Dataset entries
━━━━━━━━━━━━━━━━

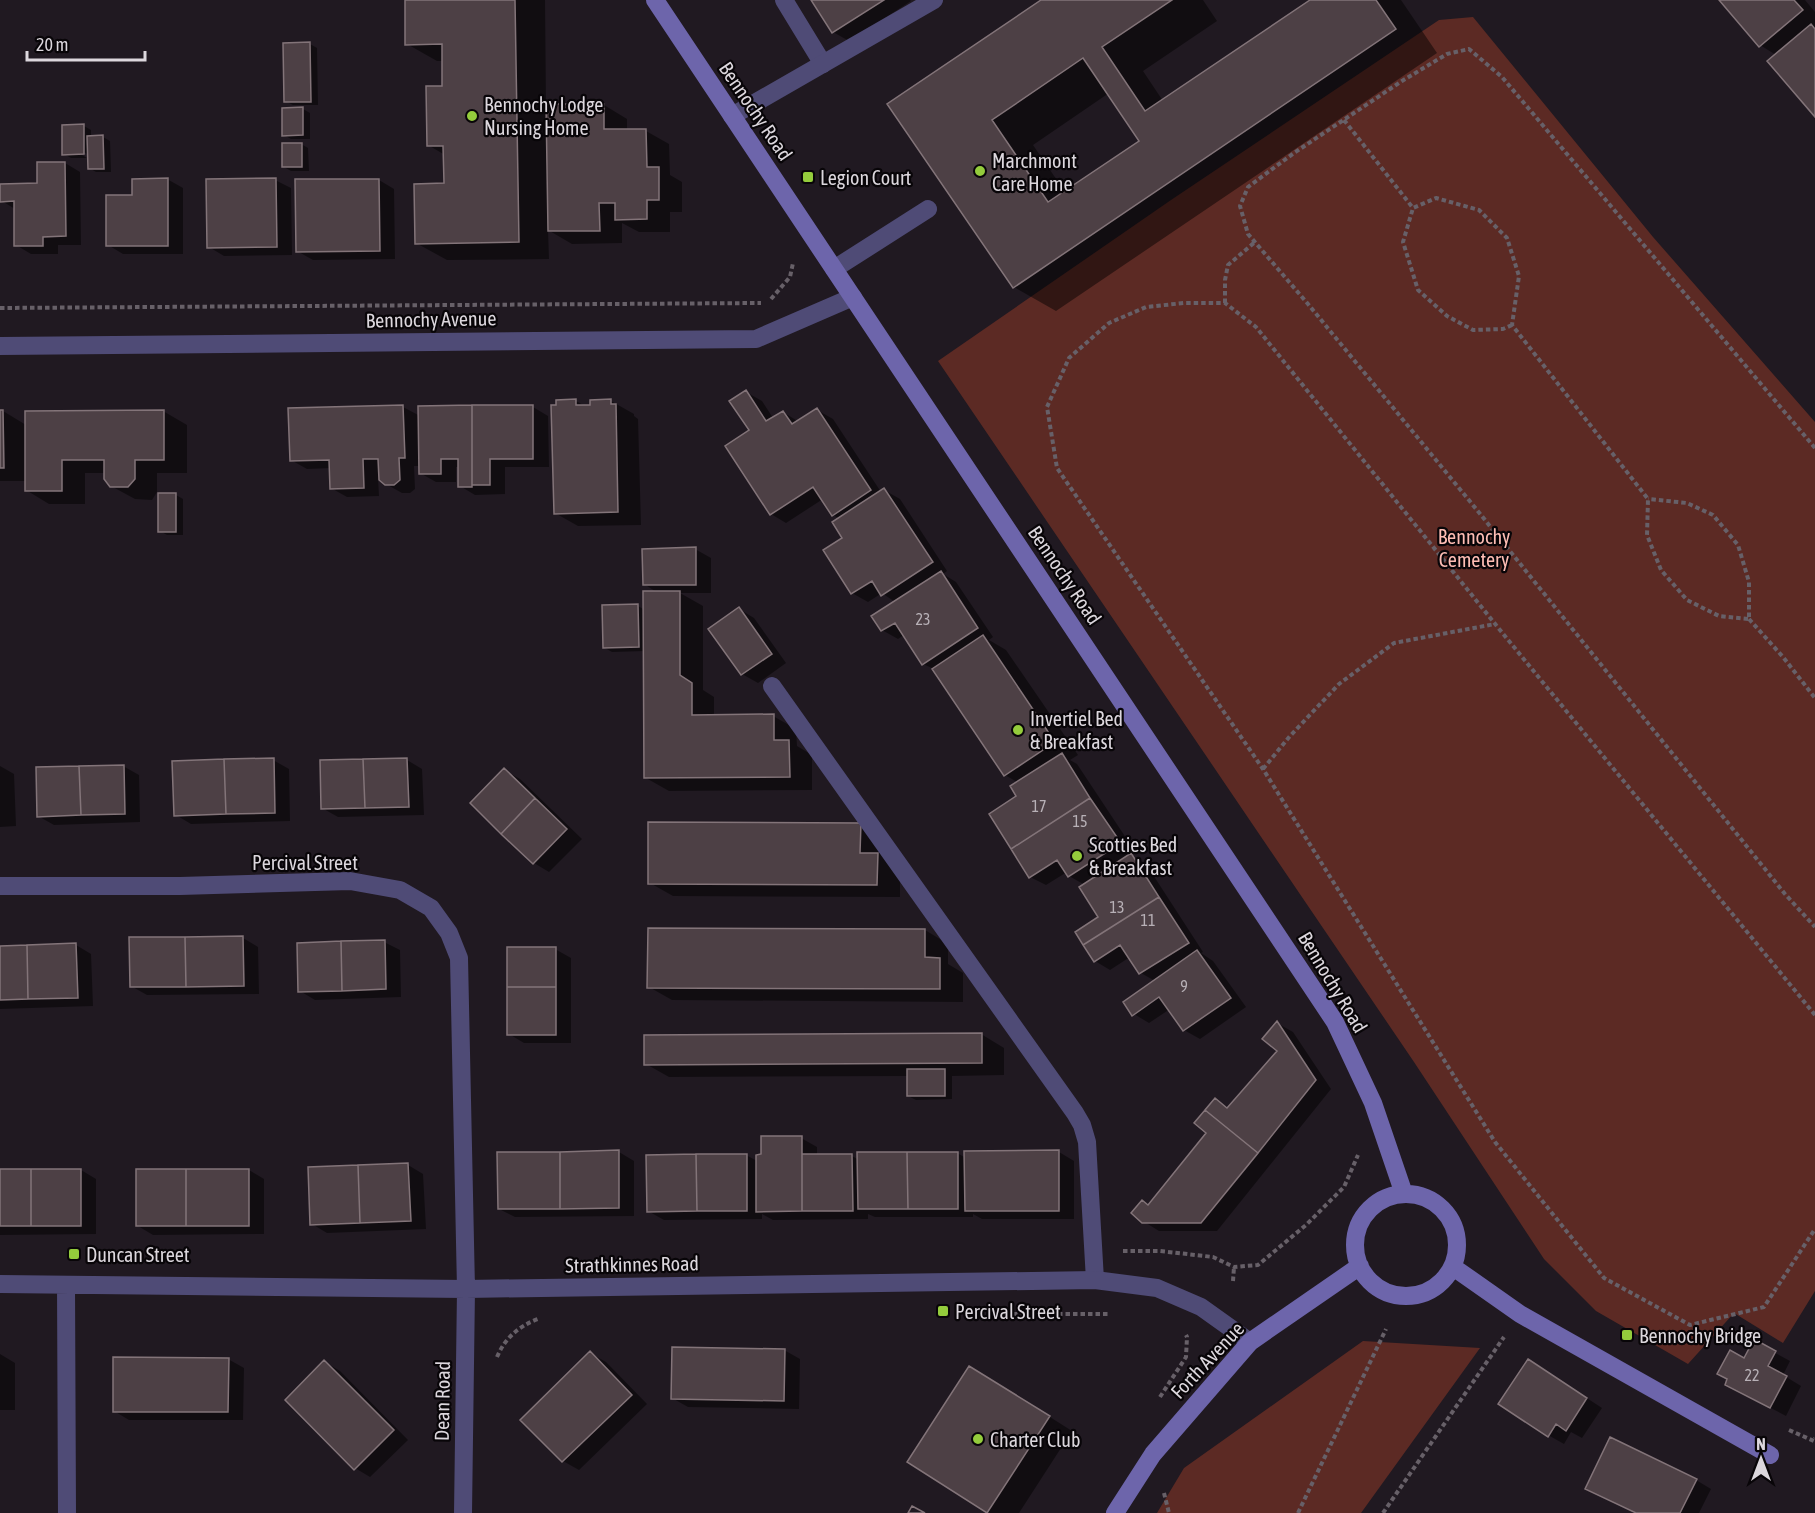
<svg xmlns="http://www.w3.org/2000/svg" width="1815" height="1513" font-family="'Asap Condensed',sans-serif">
<rect width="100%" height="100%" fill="#201921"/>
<path fill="#5c2a24" d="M1473,17L1653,237L1815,422V1291L1783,1343L1734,1313L1688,1364L1596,1311L1544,1259L1414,1062L938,361L1171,200L1439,20Z
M1363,1341L1480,1348L1361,1513H1157L1184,1468Z"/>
<path fill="#0007" fill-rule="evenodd" d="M406,0H545L546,106L604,105L627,119V131H646L669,144L670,175L682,182V212H670V232H639L622,223V243L572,244L548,230L549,259L447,260L416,243L445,185V155L428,145L444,88V61H437L407,44Z
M813,0H910L911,1L849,41L833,32Z
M1043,0H1203L1217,21L1143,71L1163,101L1312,0H1401L1437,53L1056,311L1014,287L889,104ZM1109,93L1141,141L1065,192L1033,145Z
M1721,0H1805L1815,12V115L1776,55L1760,45Z
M310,44L317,48L318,105H293L285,101Z
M303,109L310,113V139H291L284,135Z
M84,126L91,130V137H103L110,141L111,172H96L89,168V155L79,149L77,152L87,158H71L64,154Z
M301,144L308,148L309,171H291L284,167Z
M65,163L80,172L81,245H58V254H31L16,245L15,209L2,201L39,185Z
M167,179L183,188V254H123L108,245Z
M275,180L291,188L292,255L224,256L209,247Z
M379,180L394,189L395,259L313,260L297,251Z
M746,392L762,401L773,418L783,412L799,422L817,410L833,419L881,492L884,490L900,499L947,571L943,574L956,582L993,637L989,640L1006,650L1078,755L1070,760L1077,764L1136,853L1131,855L1146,864L1203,952L1201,953L1213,961L1246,1007L1200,1039L1184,1030L1170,1009L1149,1023L1134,1014L1155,981L1141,973L1130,957L1110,970L1095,961L1100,918L1085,885L1069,876L1067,872L1046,885L1030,877L1018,796L1019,783L1005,775L934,669L923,664L904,635L898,639L882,630L895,602L882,593L868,602L852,593L825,551L844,538L840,519L833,515L823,499L786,523L771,514L751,431Z
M576,401L585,406L611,401L634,414V416L638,419L641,525L578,526L555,513Z
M403,407L420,416L533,407L548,416L549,467H505V494L475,495L460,486V467H456V482H436L420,473V466H414L415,489L410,493H402L386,484L378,478L379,496L347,497L331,488V468L307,469L291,460Z
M0,411H3L26,425L163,411L187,425V473H157V492L152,500L135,499L111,486L105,473H85V504H49L26,490V481H0Z
M176,495L183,499V535H167L160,531Z
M695,549L711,558V593H680L703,606V690L714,697V716H773L796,729L797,746L812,755V790L669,791L646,778L645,651L612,652L605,648L604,606H638L645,610L658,593L644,584Z
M739,609L754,618L786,663L758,683L742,674L710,629Z
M273,760L289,769L290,821L191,824L176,815Z
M407,760L422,769L424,815L338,817L322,808Z
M0,766L14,774L16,826L0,827Z
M123,766L139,775L140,822L54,825L38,816Z
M504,770L520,779L582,839L549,872L534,863Z
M860,825L883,838V858L900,868V897L673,896L650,883Z
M925,930L948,944V964L963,973V1002L672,1000L649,987Z
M243,938L258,947L259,994L147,995L131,986Z
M384,942L400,950L401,997L315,1000L300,991Z
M76,945L91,954L93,1006L0,1009V947Z
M555,949L571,958V1043H524L509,1034Z
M1277,1023L1293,1032L1331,1089L1217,1231H1159L1143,1221L1149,1206L1208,1133L1215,1100L1229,1108L1279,1051Z
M981,1034L1004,1048V1075L952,1076V1099L916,1100L908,1096V1076L669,1077L646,1064Z
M801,1138L817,1147V1156H852L859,1160L957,1153L966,1158L1059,1152L1074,1161V1219H982L973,1214V1217H875L868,1214V1219L773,1220L762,1214V1219L664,1220L648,1211L746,1155L757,1161Z
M619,1152L634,1161V1216L515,1217L499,1209Z
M408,1165L423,1174L426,1229L327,1233L312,1224Z
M0,1170H81L96,1179V1234L0,1235Z
M249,1170L264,1179V1234L153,1235L138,1226Z
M1755,1342L1790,1361L1783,1375L1801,1386L1786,1416L1742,1393L1745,1360Z
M784,1350L800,1359L799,1409L688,1407L672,1398Z
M590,1353L606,1362L647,1404L579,1470L563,1461L522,1420Z
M0,1354L15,1363V1410H0Z
M228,1359L244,1368L243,1420H129L114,1411Z
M325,1362L340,1371L408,1440L370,1477L355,1468Z
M1544,1370L1602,1408L1582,1438L1571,1432L1564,1444L1548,1435Z
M993,1381L1072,1431L1019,1513H990L909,1461Z
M1696,1480L1711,1489L1699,1513H1636Z"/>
<path fill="#4d4045" stroke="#837479" stroke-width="1.5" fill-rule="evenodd" d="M405,0H515L519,242L415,244L414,184L444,183L443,146H427L426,86H442V44L405,45Z
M811,0H884L832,33Z
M1041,0H1172L1102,47L1145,111L1310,0H1376L1396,29L1013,288L887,104ZM1083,58L1139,141L1048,202L992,120Z
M1719,0H1794L1803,10L1759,47Z
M1811,24L1815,29V117L1767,61Z
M310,42L311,102H284L283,43Z
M546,104H604V129H646L647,167H659V200H647V219L615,220V203H599L600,231H548Z
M303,107V135L282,136V108Z
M84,124V154L62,155V125Z
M103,135L104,169H88L87,136Z
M282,143H302V167H282Z
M37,162H65L66,236L43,237V246H14V201L0,202V184L37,183Z
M168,178V246H106V195H132V179Z
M276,178L277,247L207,248L206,179Z
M295,179H379L380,251L296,252Z
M746,390L766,421L783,411L792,424L817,408L871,490L832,516L813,487L770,515L725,446L749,430L729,401Z
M576,399V405H590V400L611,399V404H616L618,512L554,514L551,405H556V400Z
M403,405L405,458H399L400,480L394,485H385L379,480L378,459H363L364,488L330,489L329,460L290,461L288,408Z
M472,405H533V459H490V485H472Z
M472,405V487H458V459H441V474H419L418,406Z
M0,410H3L4,468H0Z
M164,410V460H135V479L128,487H110L104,479V460H62V491H25V411Z
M884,488L933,562L881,596L872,581L851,594L823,550L842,538L832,522Z
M158,493H176V532H158Z
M696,547V585H643L642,549Z
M941,571L978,628L922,665L895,623L881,631L871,616Z
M643,591H680V675L692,683V715L774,714V740H789L790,777L644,778Z
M638,604L639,647L603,648L602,605Z
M739,607L772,654L741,675L708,629Z
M983,635L1055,742L1004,776L932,669Z
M1062,753L1090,798L1011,849L989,814L1016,796L1010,786Z
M274,758L275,813L226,814L224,759Z
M407,758L409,807L365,808L363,759Z
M224,759L226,814L174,816L172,761Z
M363,759L365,808L321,809L320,760Z
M124,765L125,814L81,815L79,766Z
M79,766L81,815L37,817L36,767Z
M504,768L535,798L501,834L470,803Z
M535,798L567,829L533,864L501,834Z
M1090,798L1121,843L1068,877L1057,860L1029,878L1011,849Z
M648,822L861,823L860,853H878L877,885L648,884Z
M1131,853L1159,897L1083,945L1075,932L1098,917L1079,887Z
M1159,897L1189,943L1139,974L1120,945L1094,962L1083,945Z
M648,928L925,929V957L940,958V989L647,988Z
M243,936L244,986L186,987L185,937Z
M129,937H185L186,987H130Z
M385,940L386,989L342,991L341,941Z
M341,941L342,991L298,992L297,943Z
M76,943L78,998L28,999L27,945Z
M27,945L28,999L0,1000V946Z
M507,947H556V987H507Z
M1197,950L1231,998L1183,1031L1159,997L1132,1016L1123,1002Z
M507,987H556V1035H507Z
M1277,1021L1316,1080L1258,1153L1205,1110L1215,1098L1227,1108L1277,1051L1262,1039Z
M982,1033V1063L644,1065V1035Z
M907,1069H945V1096H907Z
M1205,1110L1258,1153L1201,1223H1142L1131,1213L1142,1200L1148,1205L1206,1133L1194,1123Z
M761,1136H802V1211L756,1212V1155L761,1154Z
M619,1150V1208L560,1209V1152Z
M1059,1150V1211H965L964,1151Z
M497,1152H560V1209H498Z
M857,1152H907L908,1209H858Z
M907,1152H958V1209H908Z
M696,1154H747V1211H697Z
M696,1154L697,1211L647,1212L646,1155Z
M802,1154H852L853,1211H802Z
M408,1163L411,1221L360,1223L358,1165Z
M358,1165L360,1223L310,1225L308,1167Z
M0,1169H31V1226H0Z
M31,1169H81V1226H31Z
M136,1169H186V1226H136Z
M186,1169H249V1226H186Z
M1754,1339L1776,1351L1768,1366L1787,1376L1770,1408L1725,1385L1727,1379L1717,1374L1730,1350L1744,1358Z
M672,1347L785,1349L784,1401L671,1399Z
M590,1351L632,1395L562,1462L520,1420Z
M113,1357L229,1358L228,1412H113Z
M1528,1359L1587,1398L1566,1431L1556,1424L1548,1437L1498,1404Z
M324,1360L394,1430L354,1470L285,1400Z
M969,1366L1050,1416L987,1513L907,1462Z
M1610,1437L1697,1479L1680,1513H1636L1585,1489Z
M912,1506L925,1513H908Z
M912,1506L925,1513H908Z"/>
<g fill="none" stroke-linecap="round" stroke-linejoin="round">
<path stroke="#676068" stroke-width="4" stroke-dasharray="4.5 3" stroke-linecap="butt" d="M1344,120L1413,208
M771,299L790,277L793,263
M1225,303V280L1228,265L1255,242
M0,308L761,303
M1512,325L1503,329L1473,330L1447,316L1418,290L1403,242L1413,208L1436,198L1479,210L1507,238L1519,276L1512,325L1648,499L1647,535L1661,570L1687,600L1719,616L1749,619V582L1738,545L1713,515L1687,503L1648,499
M1815,448L1502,77L1469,49L1447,54L1402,81L1294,153L1248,187L1240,206L1248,234L1308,304L1477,510L1785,894L1815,927
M1749,619L1783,657L1815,698
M1263,769L1290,736L1339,684L1394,643L1495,624
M1815,1015L1500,630L1256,327L1225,303H1184L1146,307L1109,323L1069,358L1047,407L1057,468L1263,769L1495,1142L1604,1278L1690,1325L1764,1307L1815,1229
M1123,1251H1160L1213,1257L1234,1267L1258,1265L1306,1225L1344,1187L1358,1155
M1233,1281L1234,1267
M1013,1314H1108
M497,1357C505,1338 519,1326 538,1319
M1160,1397L1186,1357L1187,1337L1186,1335
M1789,1430L1814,1441L1815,1438
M1164,1493L1169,1513
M1298,1513L1386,1329
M1383,1513L1504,1337"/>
<path stroke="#4f4b76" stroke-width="18" d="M784,0L823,64
M834,269L928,209
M772,686L1075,1113L1082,1125L1087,1142L1095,1280"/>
<path stroke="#4f4b76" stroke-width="18" d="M732,116L934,0
M0,346L756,339L853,297
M0,886H180L350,881L400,890L431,908L449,933L459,958L466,1289L463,1513
M0,1284L466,1289L1095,1280L1157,1288L1201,1307L1250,1342
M66,1285L67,1513"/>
<path stroke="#6d65ab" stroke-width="18" d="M655,0L1335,1022L1373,1103L1404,1194
M1355 1245a51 51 0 1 1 102 0a51 51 0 1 1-102 0Z
M1453,1267L1520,1314L1770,1455
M1115,1513L1153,1454L1250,1342L1360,1266"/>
</g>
<g fill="#94cc3c" stroke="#080508" stroke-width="2">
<circle cx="472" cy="116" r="6"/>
<circle cx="980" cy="171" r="6"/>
<rect x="802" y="171" width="12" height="12" rx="3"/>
<circle cx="1018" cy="730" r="6"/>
<circle cx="1077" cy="856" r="6"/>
<rect x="68" y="1248" width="12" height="12" rx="3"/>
<rect x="937" y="1305" width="12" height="12" rx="3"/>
<rect x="1621" y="1329" width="12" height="12" rx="3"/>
<circle cx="978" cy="1439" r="6"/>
</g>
<g text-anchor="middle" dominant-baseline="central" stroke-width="4.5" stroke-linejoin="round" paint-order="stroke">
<g font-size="16" fill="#b8b1b7">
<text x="923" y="619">23</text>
<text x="1039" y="806">17</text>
<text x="1080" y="821">15</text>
<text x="1117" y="907">13</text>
<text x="1148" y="920">11</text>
<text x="1184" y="986">9</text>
<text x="1752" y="1375">22</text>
</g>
<g font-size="20" fill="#dcd7dd" stroke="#080508" text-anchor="start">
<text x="484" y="104">Bennochy Lodge<tspan x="484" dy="23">Nursing Home</tspan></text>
<text x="992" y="160">Marchmont<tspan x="992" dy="23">Care Home</tspan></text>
<text x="820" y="177">Legion Court</text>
<text x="1030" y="718">Invertiel Bed<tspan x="1030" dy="23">&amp; Breakfast</tspan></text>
<text x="1089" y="844">Scotties Bed<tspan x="1089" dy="23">&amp; Breakfast</tspan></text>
<text x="86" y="1254">Duncan Street</text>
<text x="955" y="1311">Percival Street</text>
<text x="1639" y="1335">Bennochy Bridge</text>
<text x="990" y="1439">Charter Club</text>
</g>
<g font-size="20" fill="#dcd7dd" stroke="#080508">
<text transform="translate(756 111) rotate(56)">Bennochy Road</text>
<text transform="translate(431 319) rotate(-1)">Bennochy Avenue</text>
<text transform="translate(1065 575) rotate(56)">Bennochy Road</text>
<text x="305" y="862">Percival Street</text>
<text transform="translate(1333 982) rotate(59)">Bennochy Road</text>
<text transform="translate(632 1264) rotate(-1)">Strathkinnes Road</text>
<text transform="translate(1207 1360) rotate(-47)">Forth Avenue</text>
<text transform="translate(442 1401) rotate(-89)">Dean Road</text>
</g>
<g font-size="20" fill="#febdb4" stroke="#080508">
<text x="1474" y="536">Bennochy<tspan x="1474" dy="23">Cemetery</tspan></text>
</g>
</g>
<g transform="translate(1761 1459)" stroke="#080508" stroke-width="4.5" paint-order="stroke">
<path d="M0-4.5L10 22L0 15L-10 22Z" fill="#dcd7dd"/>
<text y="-9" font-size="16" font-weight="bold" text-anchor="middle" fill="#dcd7dd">N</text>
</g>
<path d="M27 51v9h118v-9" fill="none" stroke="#dcd7dd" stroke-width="3"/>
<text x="36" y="51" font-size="18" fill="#dcd7dd" stroke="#080508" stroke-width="4.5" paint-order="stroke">20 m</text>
</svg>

━━━━━━━━━━━━━━━━

TASK INSTRUCTIONS: All lines in the preceding records that hold the word "linecap" need to be copied.

RESULT OF THE EXERCISE:
<g fill="none" stroke-linecap="round" stroke-linejoin="round">
<path stroke="#676068" stroke-width="4" stroke-dasharray="4.5 3" stroke-linecap="butt" d="M1344,120L1413,208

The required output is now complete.